A New York, Mahler doit gérer l’envahissant Arturo Toscanini
C’est un épisode peu connu de la vie de Mahler. Il subit l’antisémitisme qui monte à Vienne avant même la Première guerre mondiale. Cosima Wagner s’est opposée à sa nomination à l’Opéra de Vienne. Celui qui pourtant admire Wagner quitte la ville de guerre lasse. En 1908, il s’exile aux Etats-Unis pour devenir directeur musical de l’Opéra de New York. Il y achève Le Chant de la Terre, considéré comme l’une de ses œuvres les plus importantes.
Wagner est malade et son couple aussi. Sa femme lui reproche de ne pas faire son devoir d’époux et prend un amant, le jeune architecte Walter Gropius. Mahler rencontre Freud avec lequel il aura une discussion de 4 heures. Il écrit à sa femme : « Je suis joyeux, conversation intéressante ». Le couple se rabiboche et Alma ne le quittera plus jusqu’à la fin de vie.
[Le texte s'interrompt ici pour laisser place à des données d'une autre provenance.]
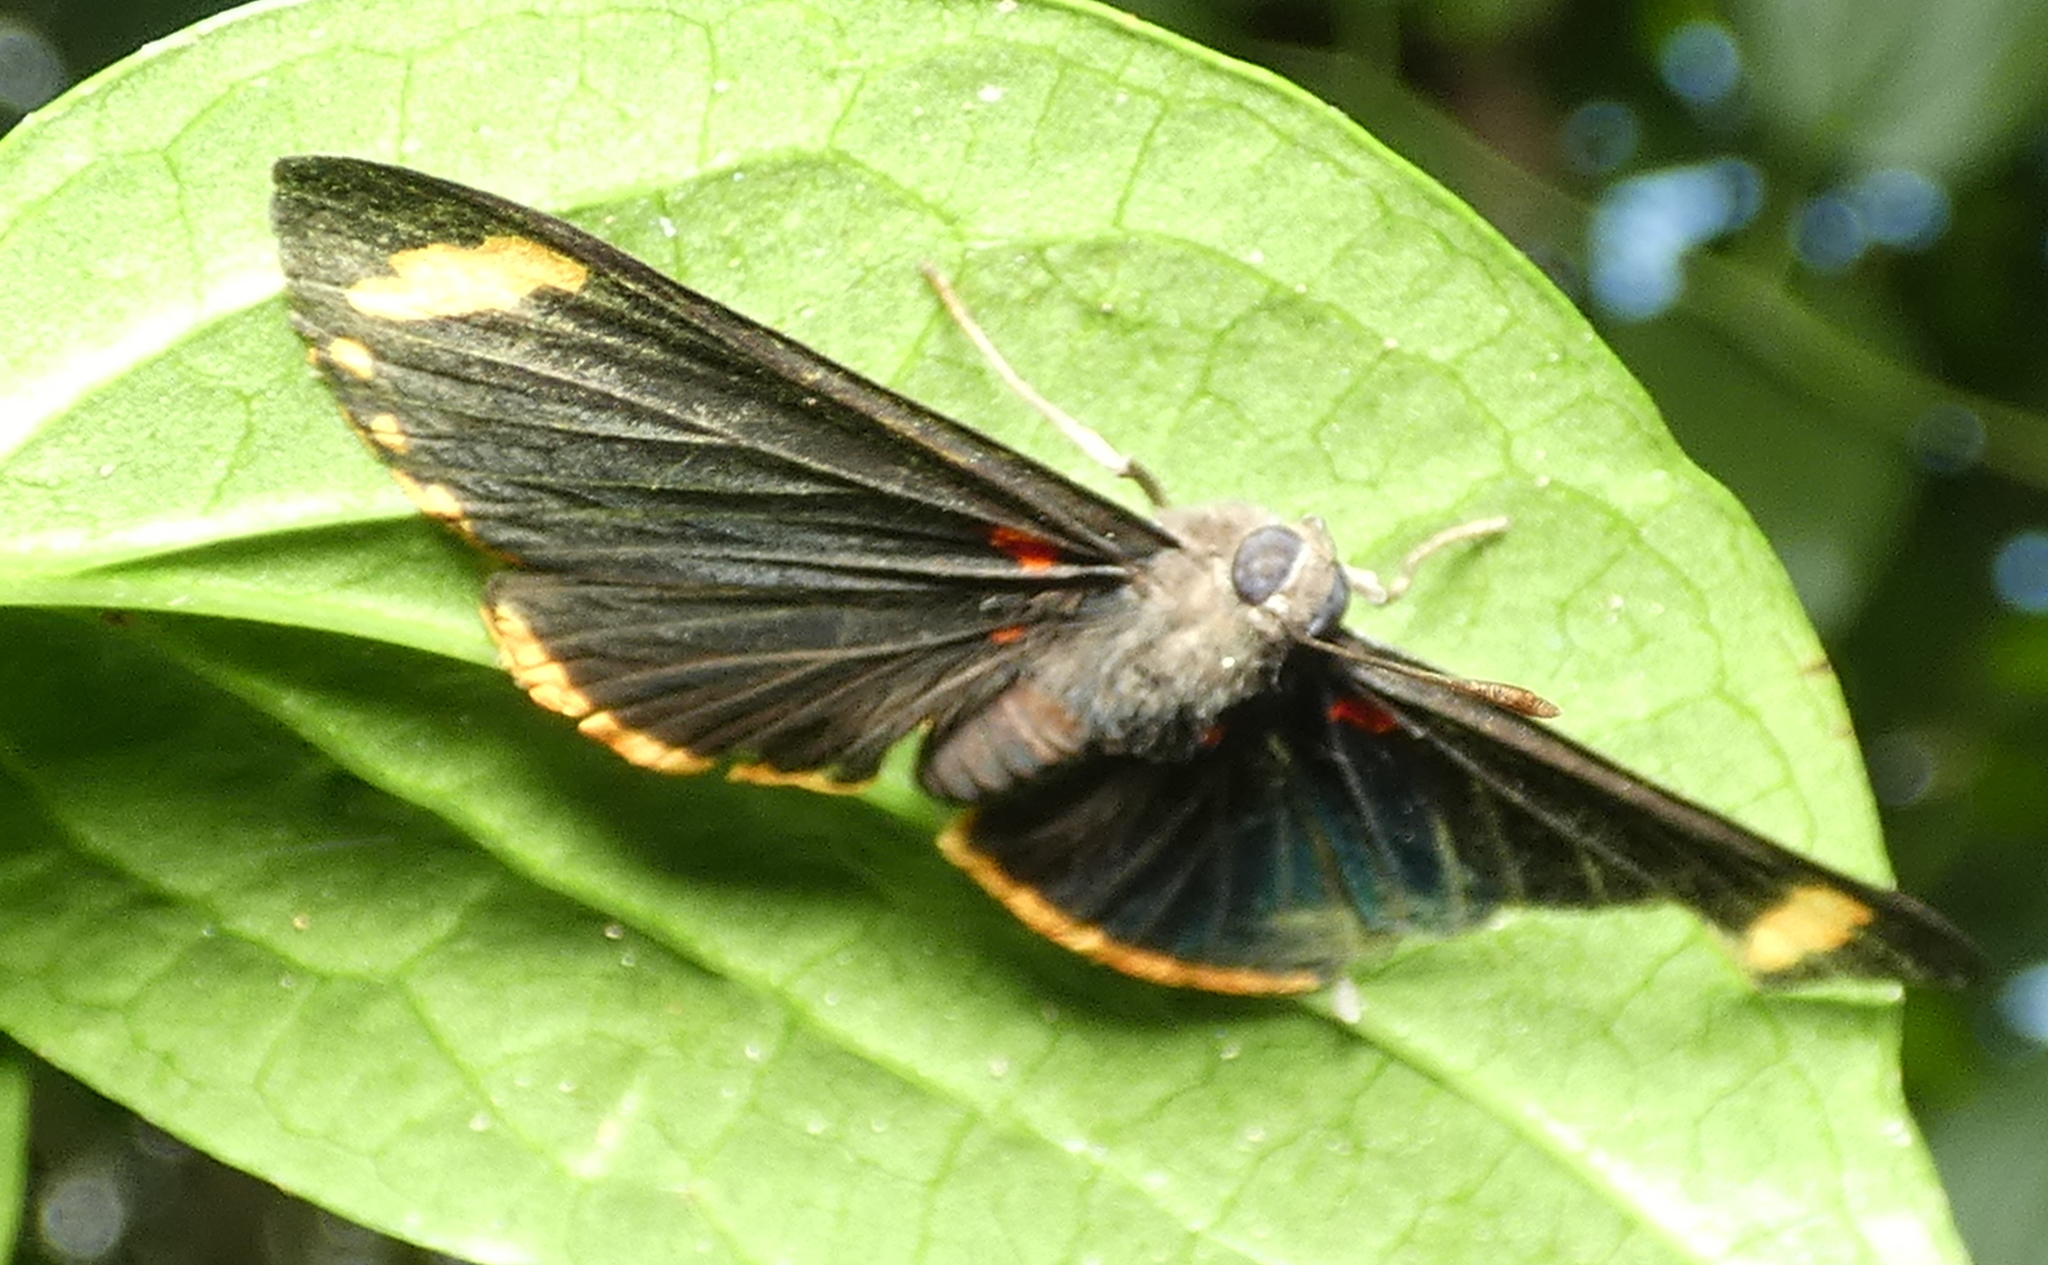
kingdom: Animalia
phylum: Arthropoda
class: Insecta
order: Lepidoptera
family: Lycaenidae
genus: Melanis
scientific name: Melanis xenia
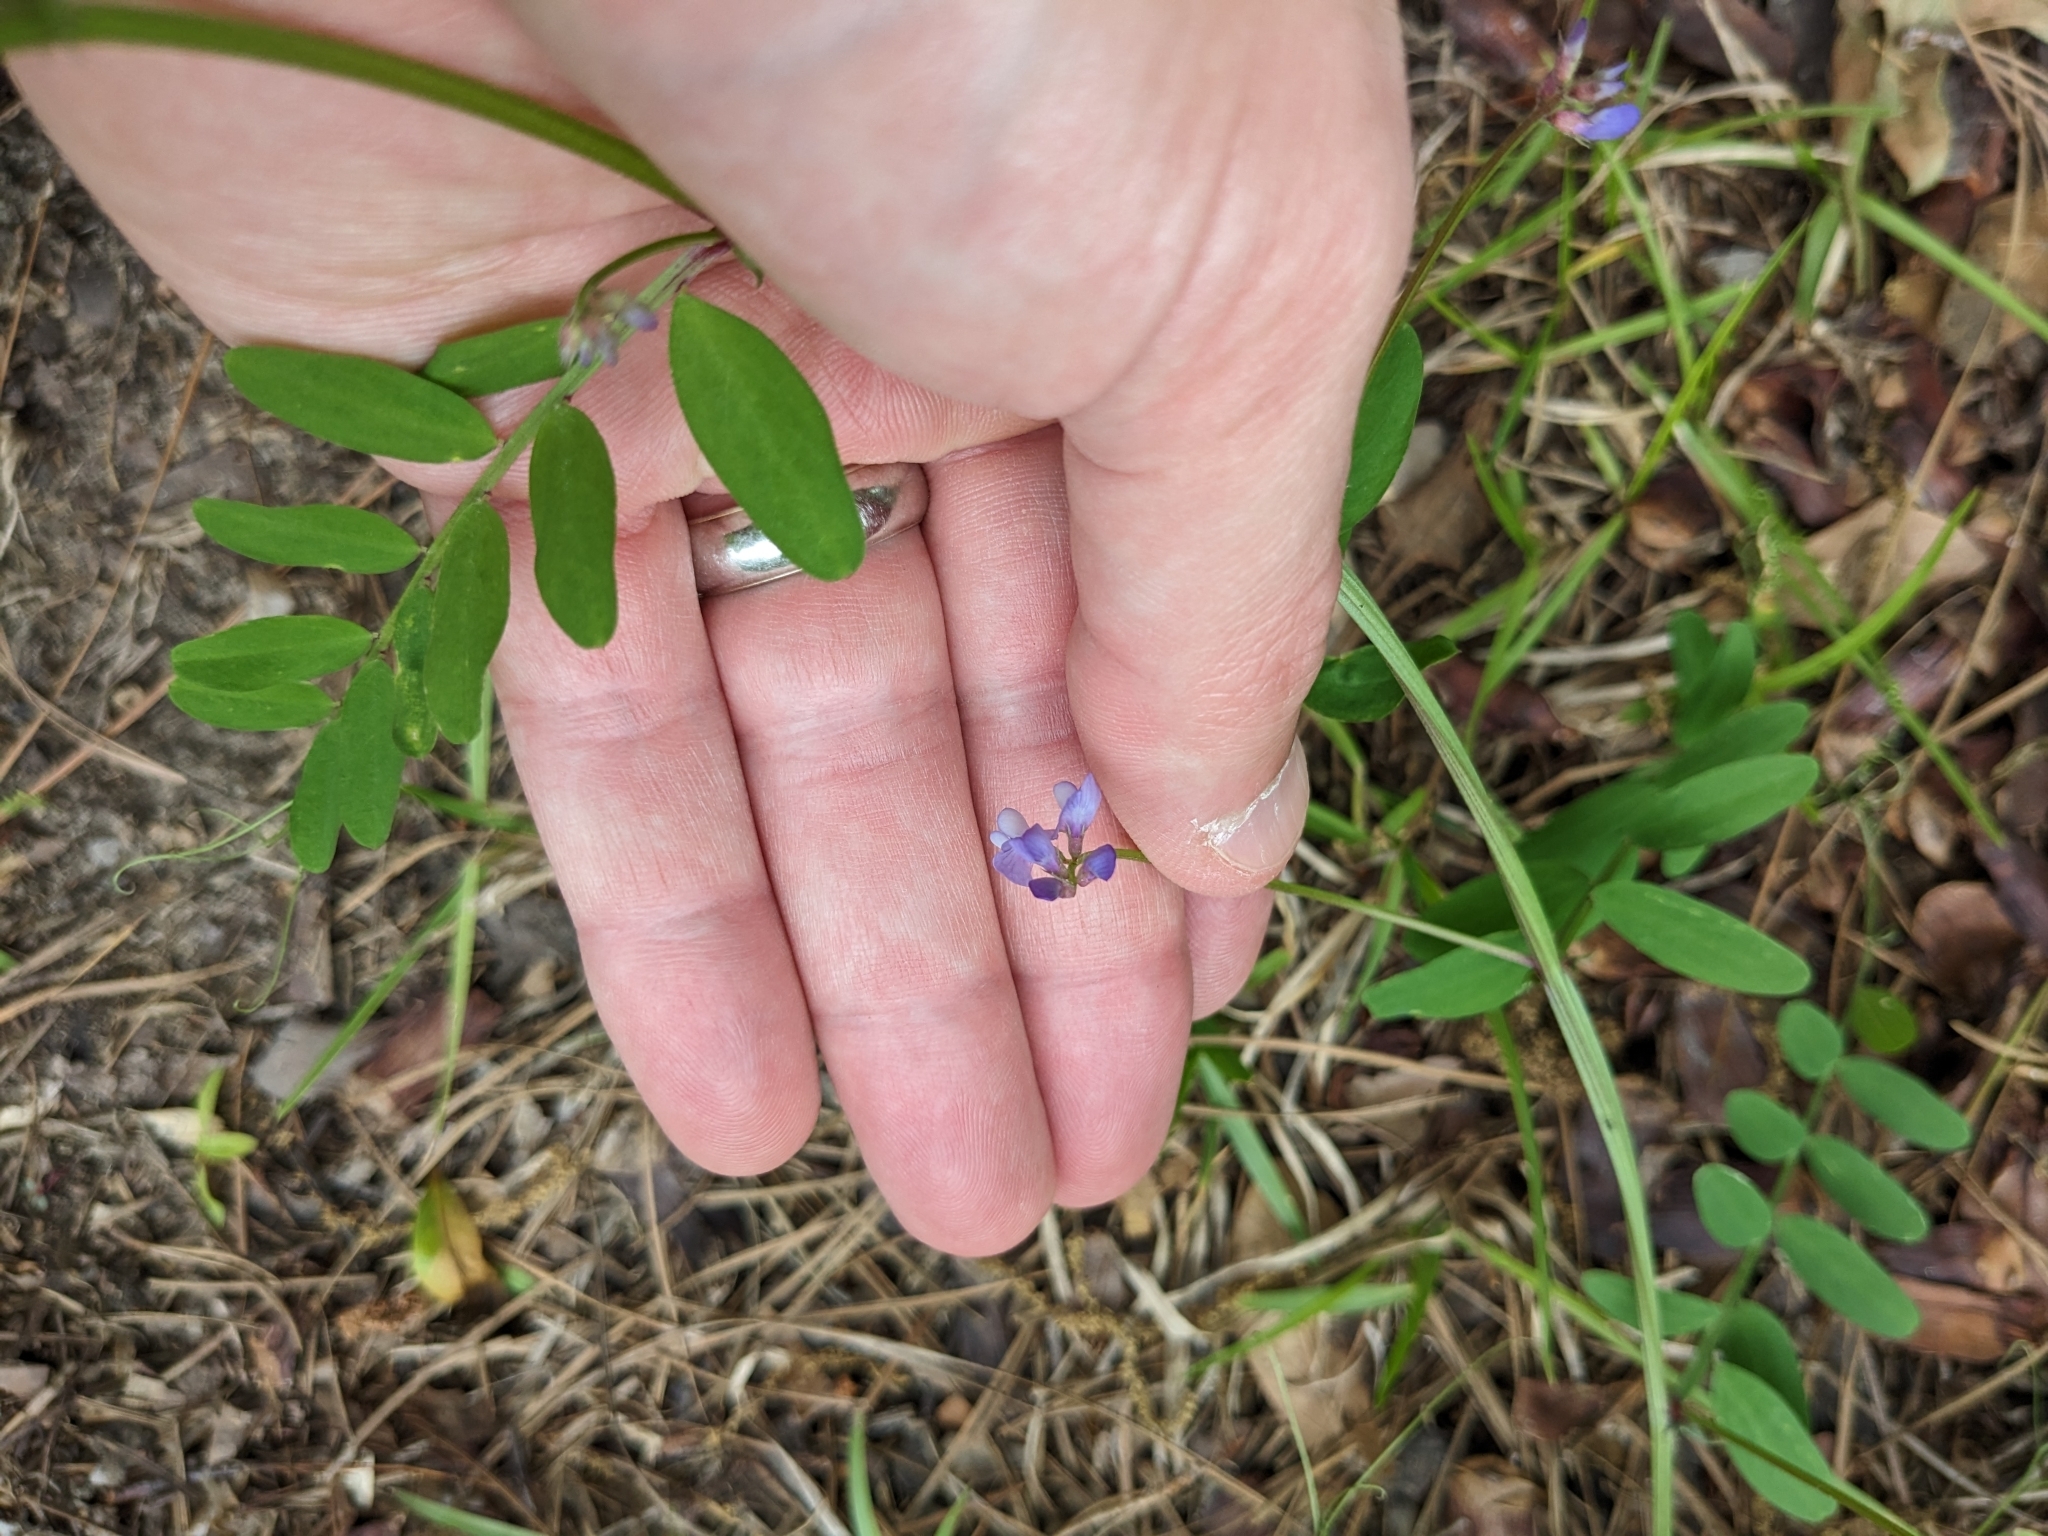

Alors qu’il travaille sur sa 10ème Symphonie, Mahler, qui doit gérer l’envahissant Toscanini à l’opéra de New York, tombe malade. Il part se faire soigner à Paris, rentre à Vienne ou il meurt le 18 mai 1911 à 50 ans. C’est son ami Derick Cooke qui achève sa 10ème Symphonie parmi les nombreuses œuvres que Gustav n’a pas pu terminer.
Mahler est un des compositeur les plus importants du XX e siècle, il s’est beaucoup confié à Natalie Bauer-Lechnerson, une amie qui en a tiré un recueil de souvenir. C’est à elle qu’il confie ceci, parmi tant d’autres réflexions sur l’art et la musique : « Le plus important dans la composition est la clarté de la ligne ; que chaque voix soit chantante, comme dans le quatuor vocal, qui est la pierre de touche, la balance à peser de l’or. Dans un ensemble de cordes, cette transparence joue encore. Plus l’orchestre est grand, moins c’est évident, mais la règle reste valable. De la même façon que les formes les plus parfaites de la plante, la floraison et les milliers de branches d’un arbre se développent à partir du modèle d’une simple feuille ; de même que la tête humaine n’est rien d’autre qu’une vertèbre ; de même les lois de la polyphonie vocale doivent être observées dans la pureté de leurs lignes jusque dans le tissu orchestral le plus complexe ». Mahler dira aussi : « Je m’en aperçois de plus en plus, on ne compose pas, on est composé ».